A Comparison of Body Size Evaluations of Obesity Surgery Patients and General Population Adults

Authors


Box 100256, Department of Psychiatry. University of Florida, Gainesville, FL. 32611.

Abstract

RAND, COLLEEN S. W., JAQUELYN LISS RESNIK, AND ALEX M. C. MACGREGOR. A comparison of body size evaluations of obesity surgery patients and general population adults. Obes Res.

Objective: To compare post-operative obesity surgery patients and general population adults in their assessments of a wide range of body sizes.

Research Methods and Procedures: Obesity surgery patients (n = 274) and general population adults (n = 326) rated ideal and socially acceptable body sizes in separate arrays of babies, children, young adults, and middle-aged and older adults. Nine line figure drawings ranging from very thin to very obese were rated for each array.

Results: Both groups selected the same ideal body size for all arrays except for babies. Both groups rejected obese and very thin body sizes as socially acceptable. However, the obesity surgery patients were more restrictive than general population adults in their ratings of socially acceptable body sizes. Current obesity status did not impact ratings for the patient or general population subjects. In the patient sample, time since surgery did not influence body size evaluations.
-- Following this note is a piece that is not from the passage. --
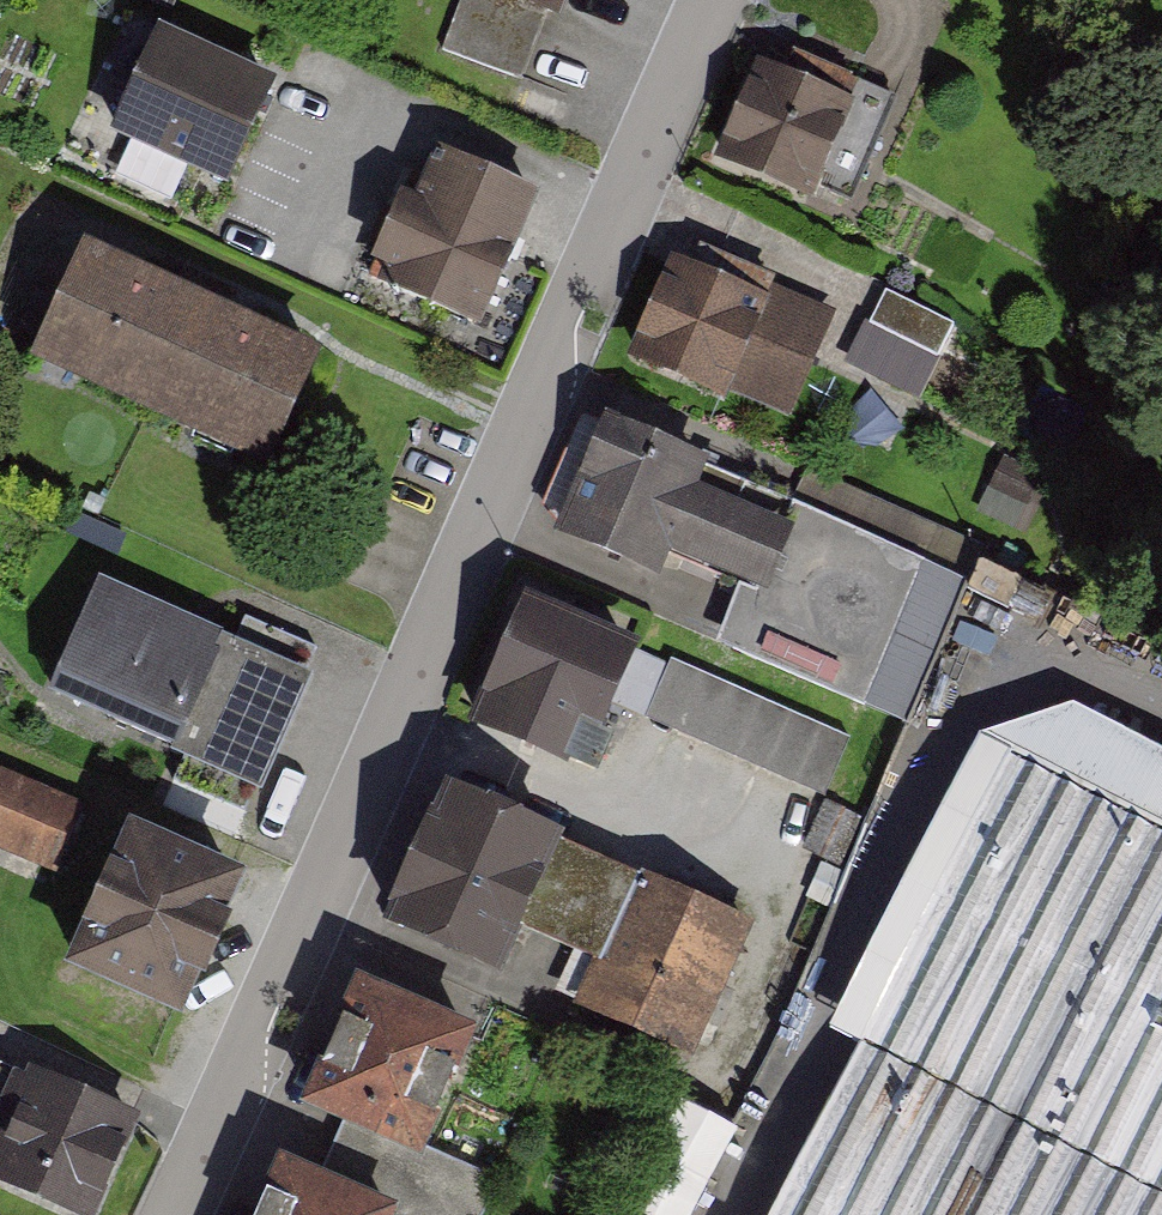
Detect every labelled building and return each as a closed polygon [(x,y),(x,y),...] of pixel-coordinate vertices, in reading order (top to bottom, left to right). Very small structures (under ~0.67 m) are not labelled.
[(510,0),(459,0),(441,52),(519,79),(531,44),(542,11),(510,0)] [(542,11),(572,22),(580,0),(510,0),(542,11)] [(279,87),(157,32),(109,139),(230,194),(279,87)] [(863,88),(753,53),(720,158),(830,192),(863,88)] [(544,203),(430,149),(372,273),(486,326),(544,203)] [(830,313),(665,249),(628,344),(794,408),(830,313)] [(238,327),(87,256),(32,374),(266,484),(321,366),(238,327)] [(948,349),(961,324),(891,290),(855,363),(959,414),(983,366),(948,349)] [(797,496),(602,414),(561,511),(756,593),(797,496)] [(313,673),(103,581),(52,695),(262,788),(313,673)] [(645,651),(533,601),(478,725),(569,766),(590,718),(610,727),(645,651)] [(671,663),(645,722),(728,759),(823,800),(849,741),(671,663)] [(1032,683),(756,1214),(1161,1214),(1161,751),(1032,683)] [(56,877),(85,807),(0,772),(0,853),(56,877)] [(758,930),(455,787),(393,919),(515,976),(535,934),(584,957),(568,993),(699,1054),(758,930)] [(64,976),(181,1029),(246,886),(129,833),(64,976)] [(298,1117),(422,1170),(478,1039),(354,986),(298,1117)] [(59,1214),(99,1214),(141,1122),(30,1073),(26,1082),(14,1077),(0,1107),(0,1188),(59,1214)] [(662,1171),(708,1189),(736,1119),(690,1101),(662,1171)] [(280,1165),(257,1214),(391,1214),(280,1165)] [(632,1203),(628,1214),(669,1214),(632,1203)]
Discussion: The study of body size ratings limited only to the “ideal” size may be misleading because it may mask subtle but meaningful differences between groups. The consistent difference in more restrictive ratings of obesity surgery patients compared to general population adults may be due to patients' greater psychological investment in endorsing the societal ideal body size. It may also be due to patients' status as peripheral group members of the normal weight community. The inability of some patients to maintain their post-operative weight loss may be particularly problematic for those who have defined “socially acceptable” body size most narrowly.